- **Exercise requirements**
Return the first line of the listing below and all the lines after it through the one containing "to the stark", exactly, without pictures.

**** Material for this task ****

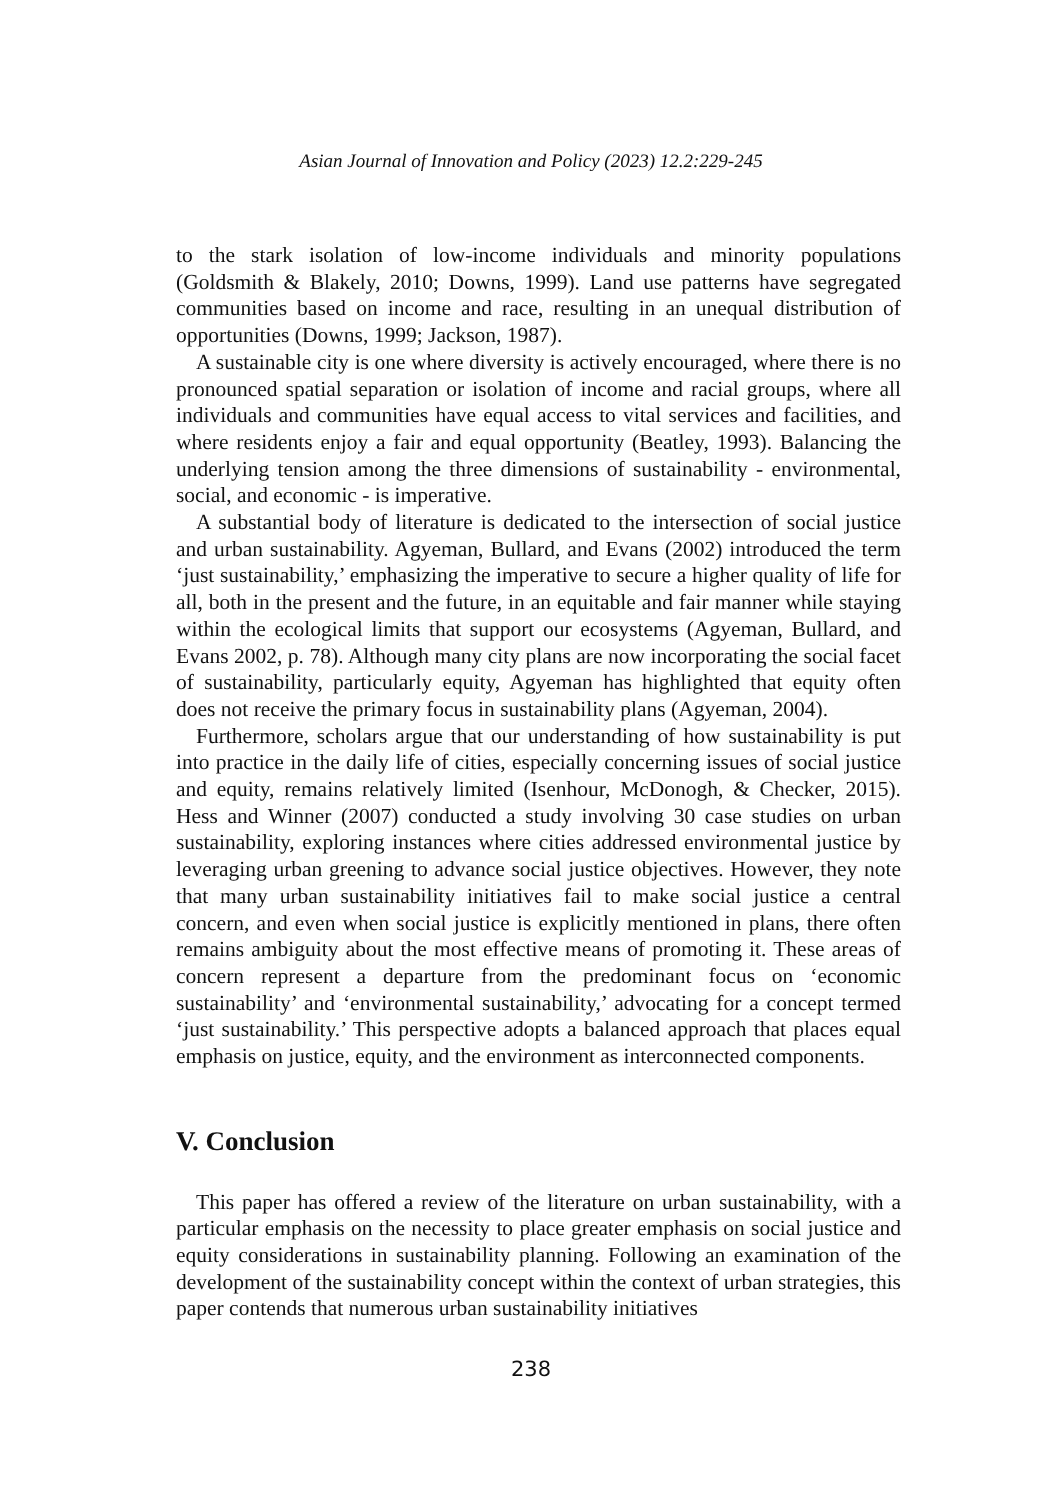Asian Journal of Innovation and Policy (2023) 12.2:229-245
to the stark isolation of low-income individuals and minority populations (Goldsmith & Blakely, 2010; Downs, 1999). Land use patterns have segregated communities based on income and race, resulting in an unequal distribution of opportunities (Downs, 1999; Jackson, 1987).
A sustainable city is one where diversity is actively encouraged, where there is no pronounced spatial separation or isolation of income and racial groups, where all individuals and communities have equal access to vital services and facilities, and where residents enjoy a fair and equal opportunity (Beatley, 1993). Balancing the underlying tension among the three dimensions of sustainability - environmental, social, and economic - is imperative.
A substantial body of literature is dedicated to the intersection of social justice and urban sustainability. Agyeman, Bullard, and Evans (2002) introduced the term ‘just sustainability,’ emphasizing the imperative to secure a higher quality of life for all, both in the present and the future, in an equitable and fair manner while staying within the ecological limits that support our ecosystems (Agyeman, Bullard, and Evans 2002, p. 78). Although many city plans are now incorporating the social facet of sustainability, particularly equity, Agyeman has highlighted that equity often does not receive the primary focus in sustainability plans (Agyeman, 2004).
Furthermore, scholars argue that our understanding of how sustainability is put into practice in the daily life of cities, especially concerning issues of social justice and equity, remains relatively limited (Isenhour, McDonogh, & Checker, 2015). Hess and Winner (2007) conducted a study involving 30 case studies on urban sustainability, exploring instances where cities addressed environmental justice by leveraging urban greening to advance social justice objectives. However, they note that many urban sustainability initiatives fail to make social justice a central concern, and even when social justice is explicitly mentioned in plans, there often remains ambiguity about the most effective means of promoting it. These areas of concern represent a departure from the predominant focus on ‘economic sustainability’ and ‘environmental sustainability,’ advocating for a concept termed ‘just sustainability.’ This perspective adopts a balanced approach that places equal emphasis on justice, equity, and the environment as interconnected components.
V. Conclusion
This paper has offered a review of the literature on urban sustainability, with a particular emphasis on the necessity to place greater emphasis on social justice and equity considerations in sustainability planning. Following an examination of the development of the sustainability concept within the context of urban strategies, this paper contends that numerous urban sustainability initiatives
238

****

- **Task output**
Asian Journal of Innovation and Policy (2023) 12.2:229-245
to the stark isolation of low-income individuals and minority populations (Goldsmith & Blakely, 2010; Downs, 1999). Land use patterns have segregated communities based on income and race, resulting in an unequal distribution of opportunities (Downs, 1999; Jackson, 1987).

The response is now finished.